How many permanent positions will be created with this project?
In full operation, we estimate at this stage that 230 people will be employed. This activity will generate economic spinoffs of approximately $25 million per year in wages alone. Other businesses and suppliers will also benefit from this project. Results of the economic studies conducted, can be obtained upon request.
What happens when the project closes down? What happens to the residues and other elements? What will be the long term problems, if any? Will the burden of clean-up be left to the taxpayers?
Today, as part of the permit application, we need to submit a closing plan to government authorities. This plan is developed by external qualified firms, expert in the field. A component of this closing plan includes the closing and restoration costs.

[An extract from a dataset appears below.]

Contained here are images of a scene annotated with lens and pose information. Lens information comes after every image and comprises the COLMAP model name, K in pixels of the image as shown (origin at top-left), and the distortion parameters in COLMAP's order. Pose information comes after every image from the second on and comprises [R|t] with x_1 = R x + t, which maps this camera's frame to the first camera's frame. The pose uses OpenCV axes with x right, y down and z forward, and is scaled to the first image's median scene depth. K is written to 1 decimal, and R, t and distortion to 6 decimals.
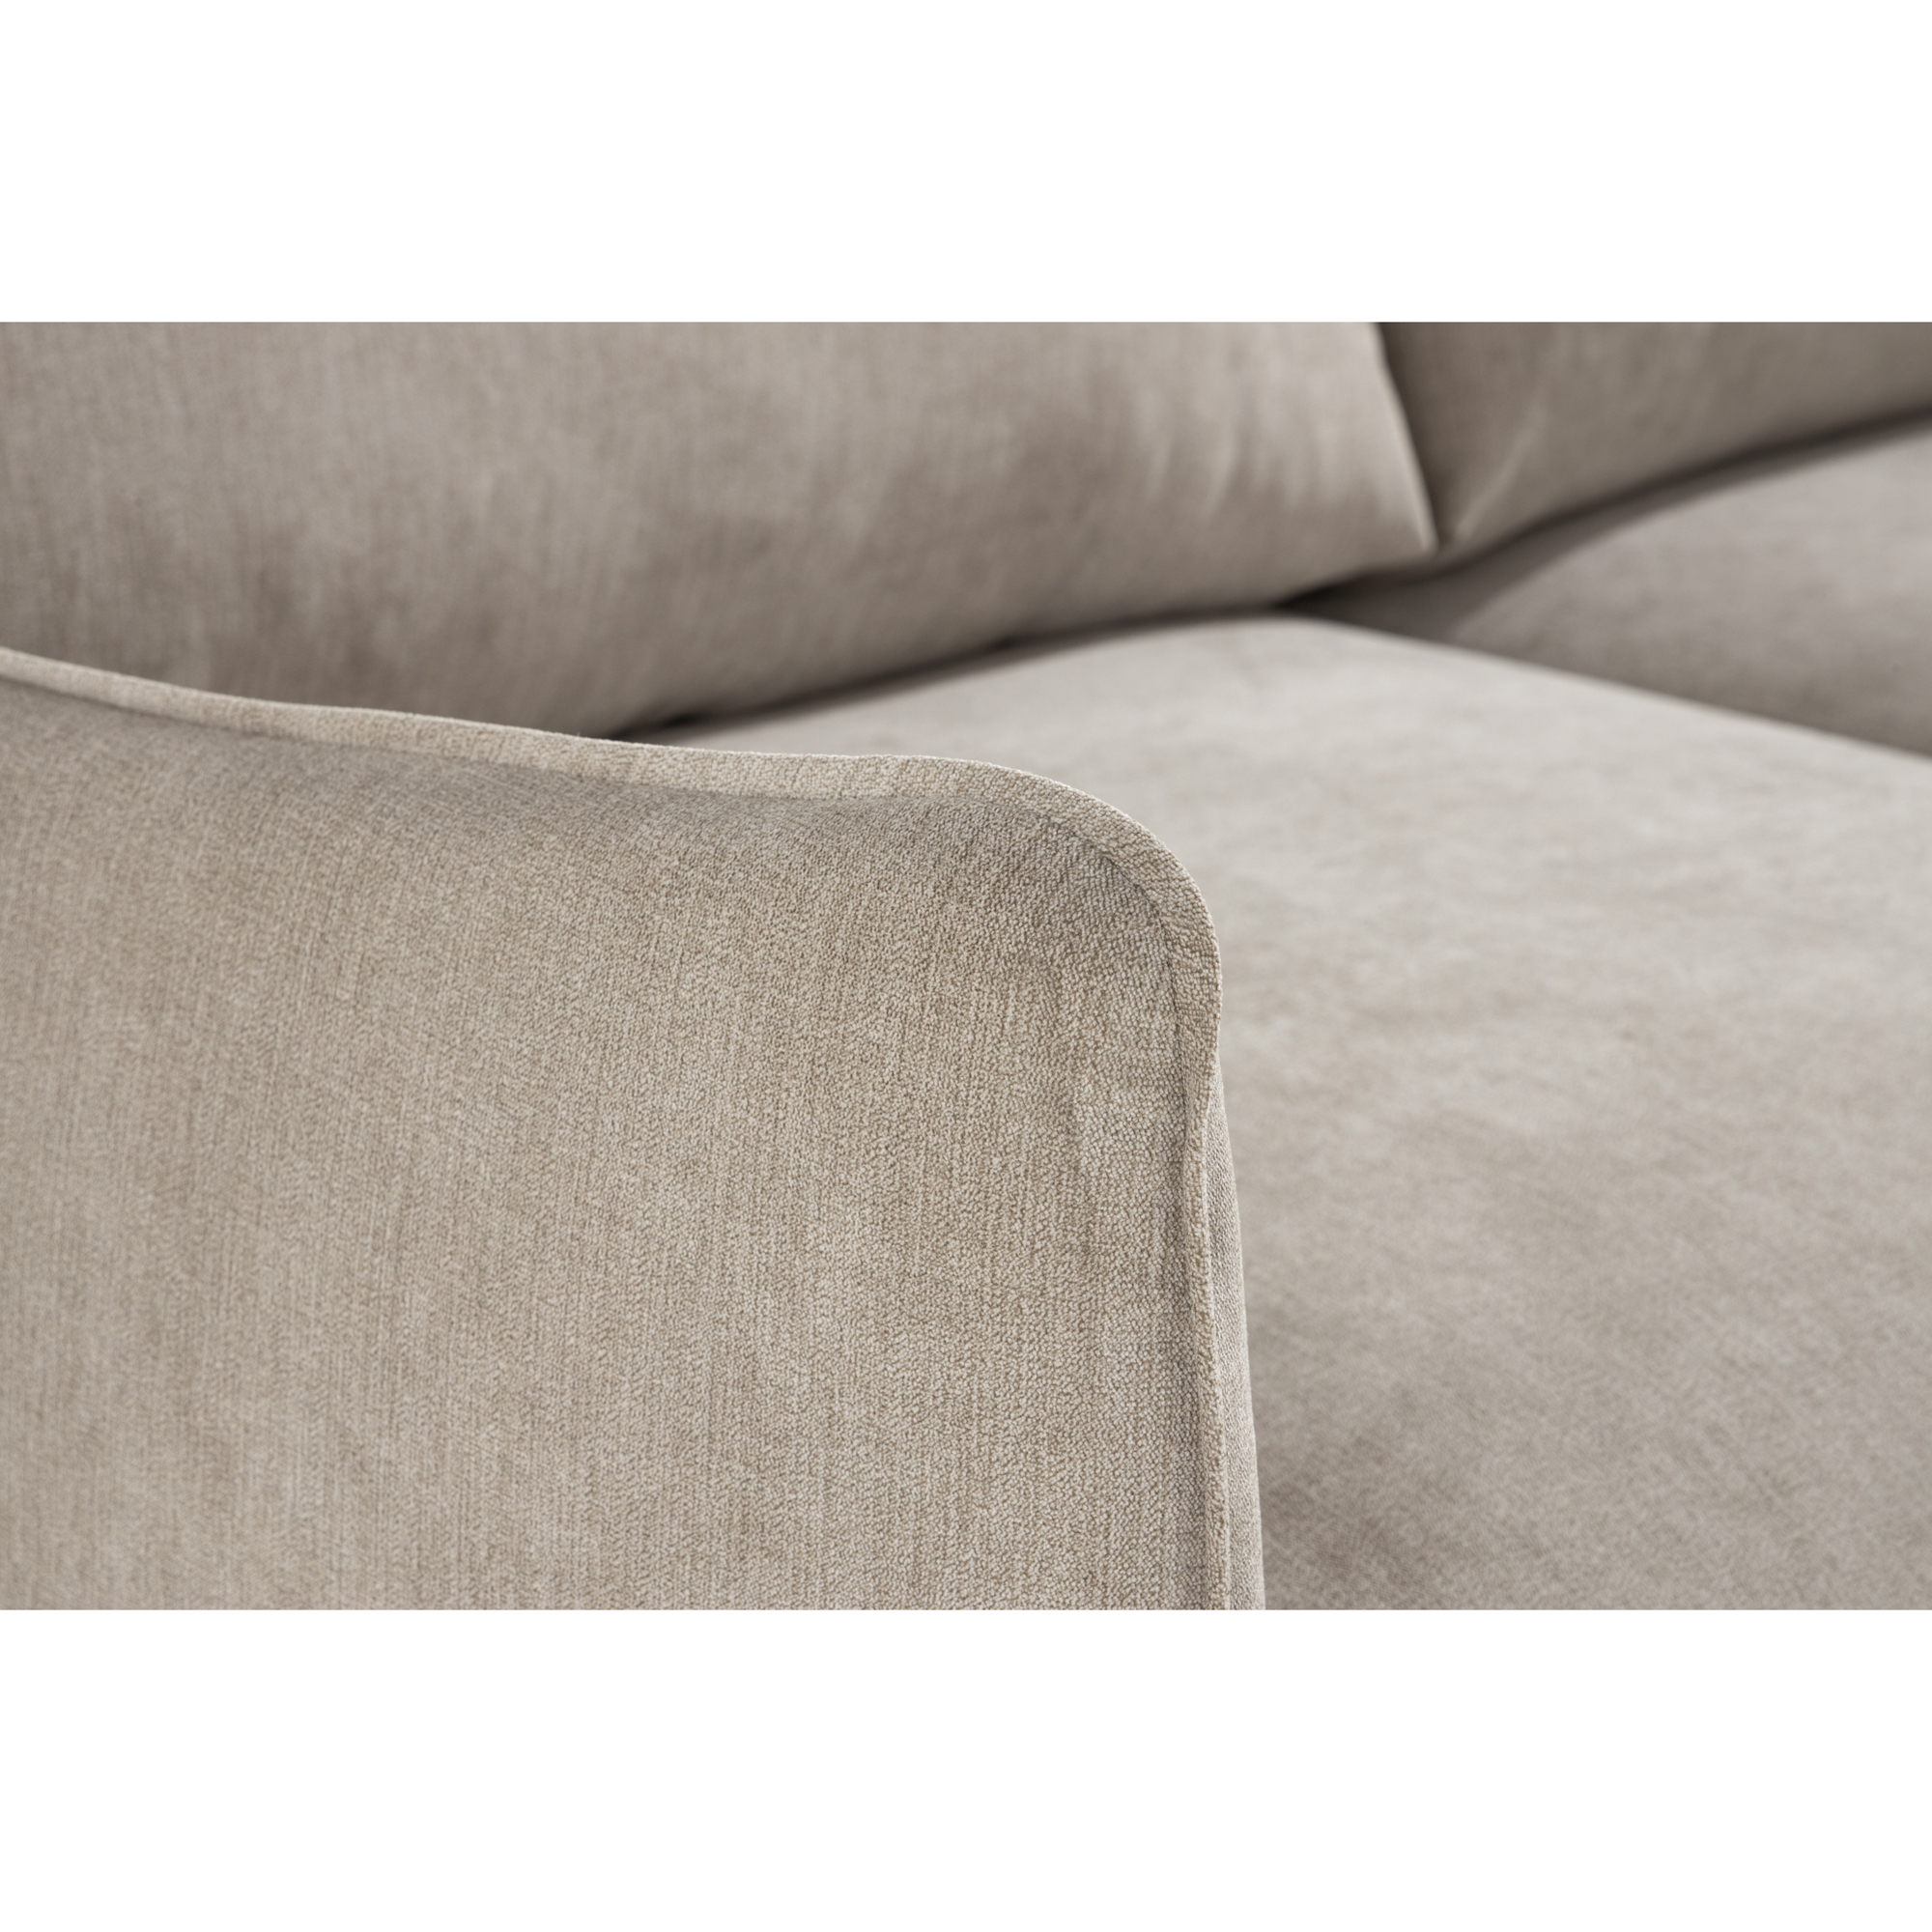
lens RADIAL K [[5333.8, 0, 969.0], [0, 5333.8, 960.7], [0, 0, 1]] dist [0.664746, 0.000000]
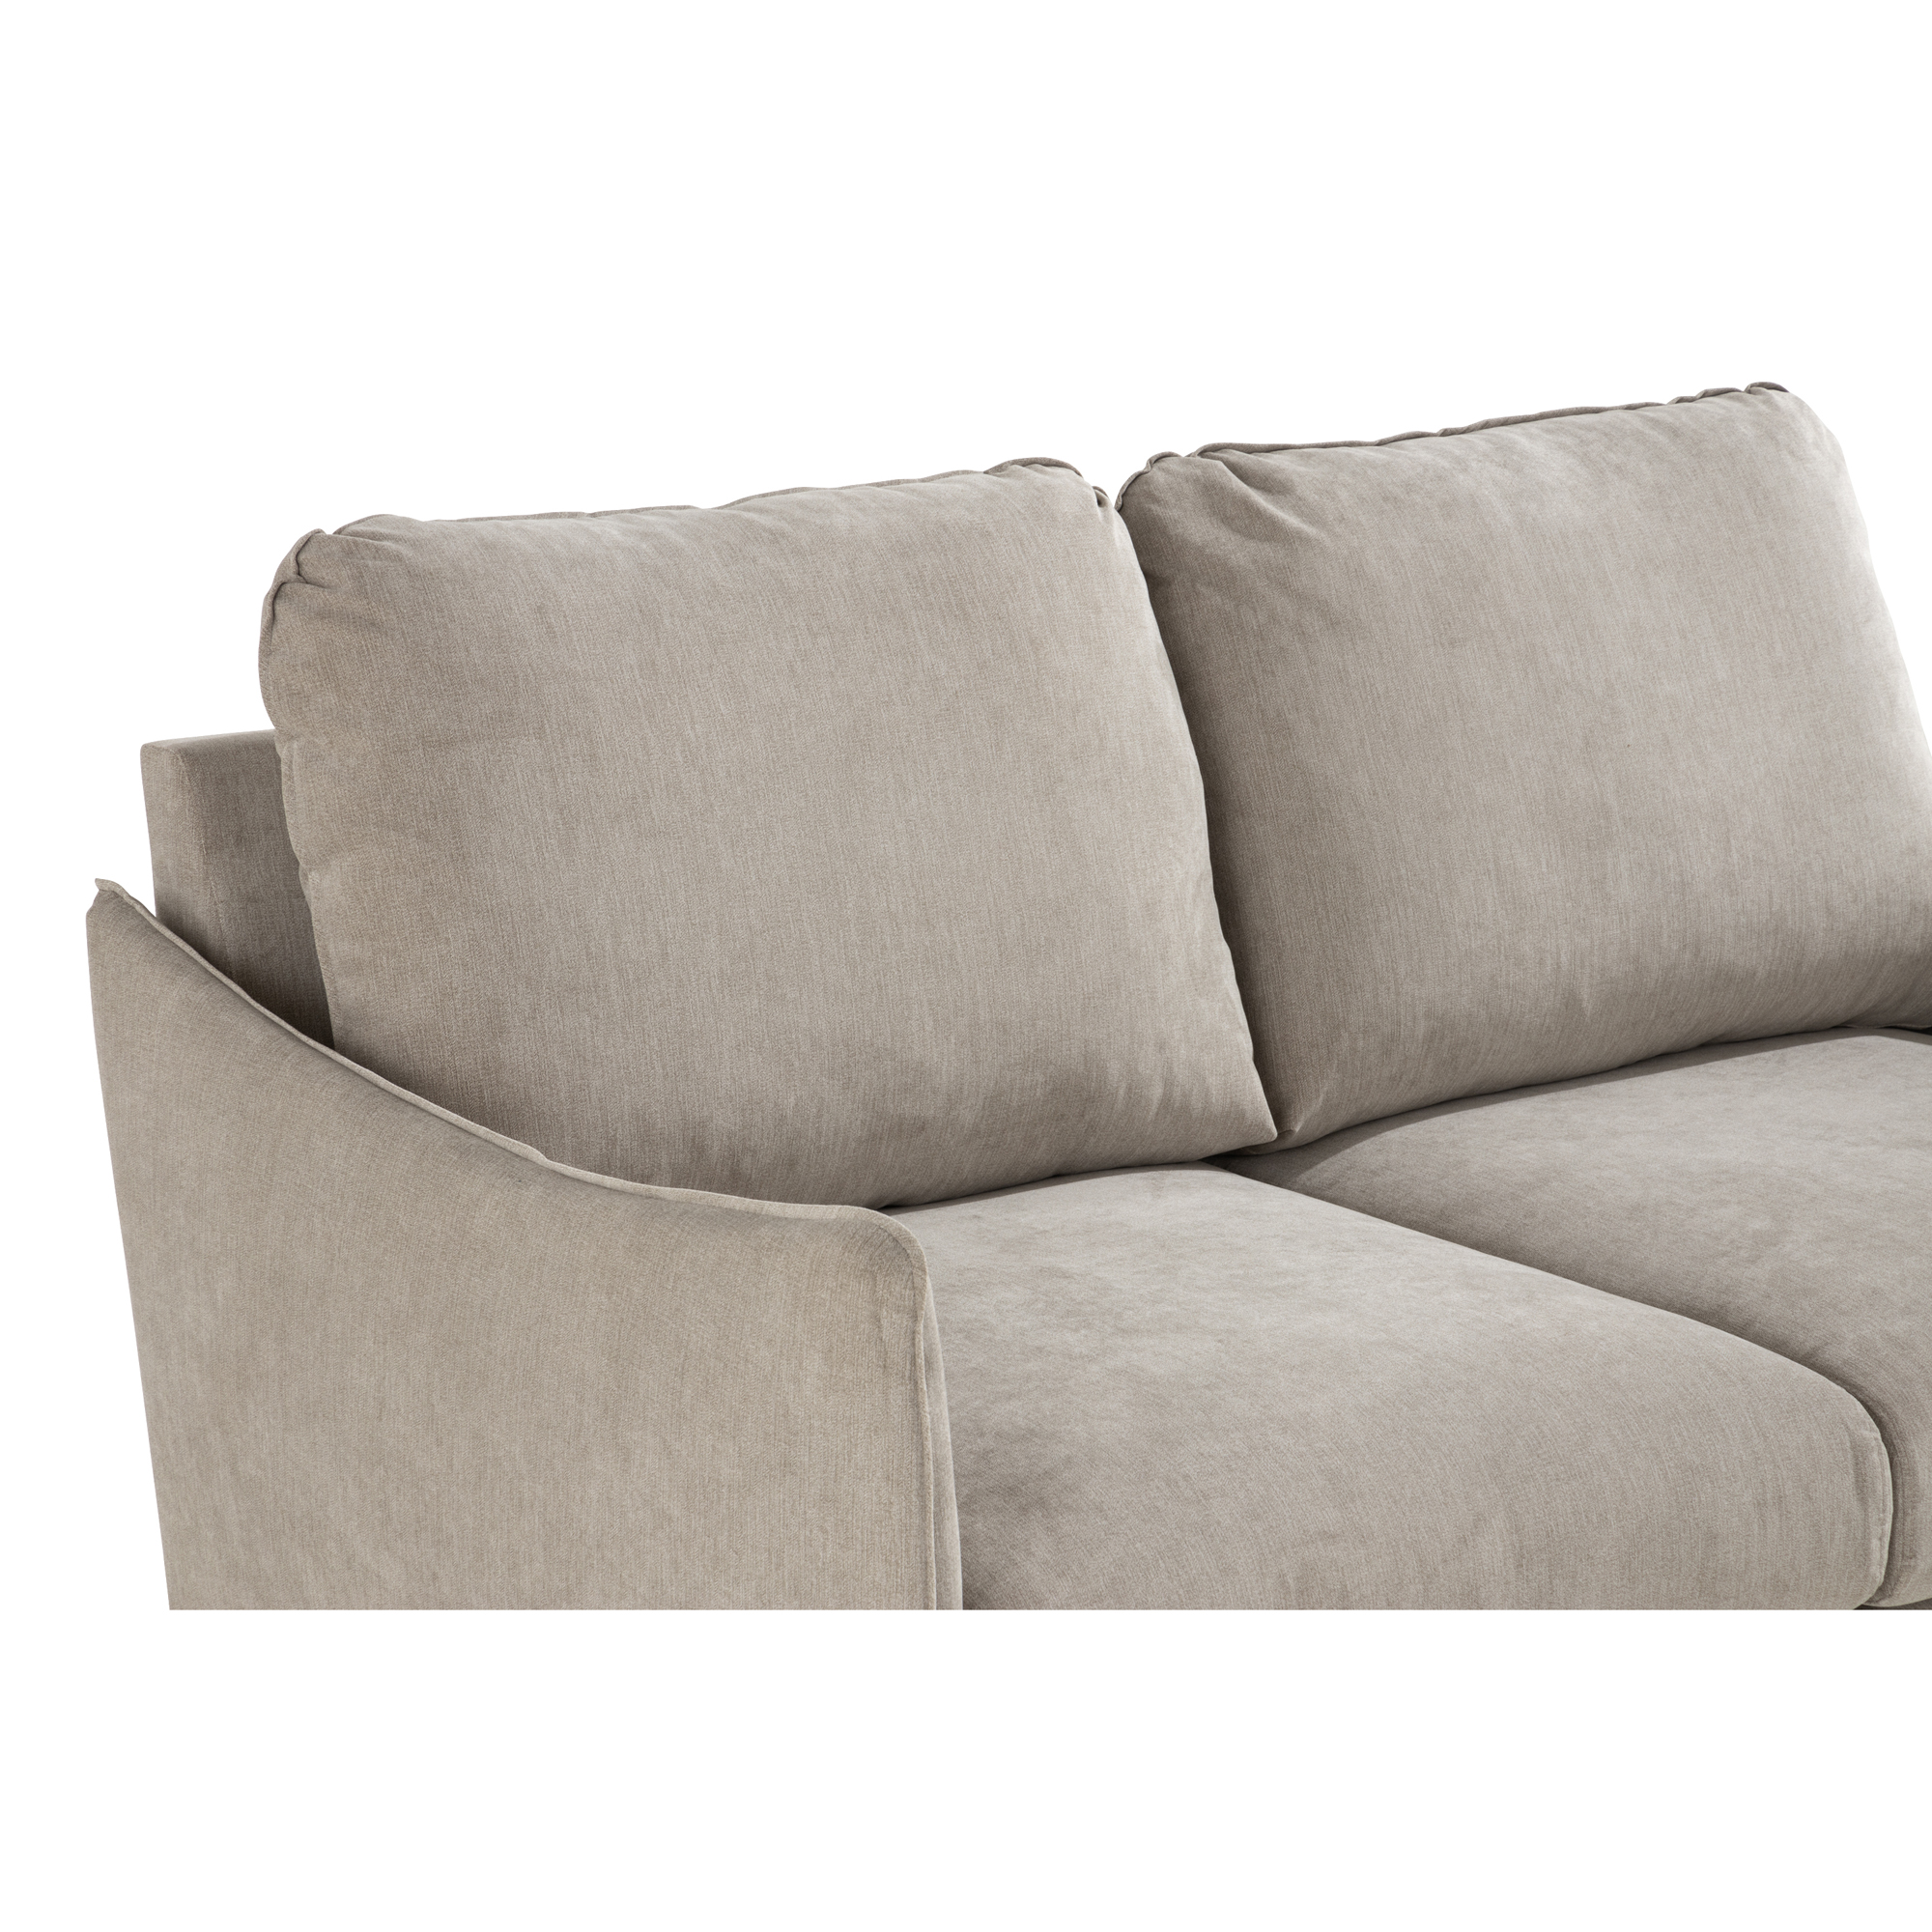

Matamec has committed itself to put 100% of the restoration costs, in trust with the authorities of the Ministry of Natural Resources, as soon as the exploitation permits have been approved. This approach guarantees that the money will be there even in case of bankruptcy. In addition, Matamec will be using what is called progressive restoration, meaning that as the project evolves restoration and re-vegetation will take place. This approach will be used in an effort to minimize the environmental footprint, but also to confirm that the restoration program works well.
Either from observations on internet or other means, we can easily find some bad practices and experiences in relationship to different industries and mines from all across the world, why would you be different now?
Things have evolved significantly in the last fifteen to twenty years. The mining industry has experienced many challenges in the past, and many lessons have been learned from mining here and elsewhere. Fortunately, the industry is evolving and with corporate and collective consciences, we have industries that now operate with norms many times higher than the ones imposed by the governments.
In regards to other rare earth mines in the world, we cannot serve as a reference for those experiences. Their operations were not well regulated and often operated with no concern for the environment. Theses mines also have different minerals than the Kipawa Project ones.
Matamec is committed to use these lessons learned from other mines, to ensure that its activities in the Kipawa project will respect the environmental norms and the safety of the people we live and work with.
In general, the mines are first there for profits and do not really have concerns for the environment. Isn’t it the same for Matamec?
As with all other enterprise in our society, when it comes to profits, we have nothing to hide. Yes the Kipawa project has to be profitable in an effort to convince the investors. That being said, yes it has to be profitable but not to the expense of the environment and the people.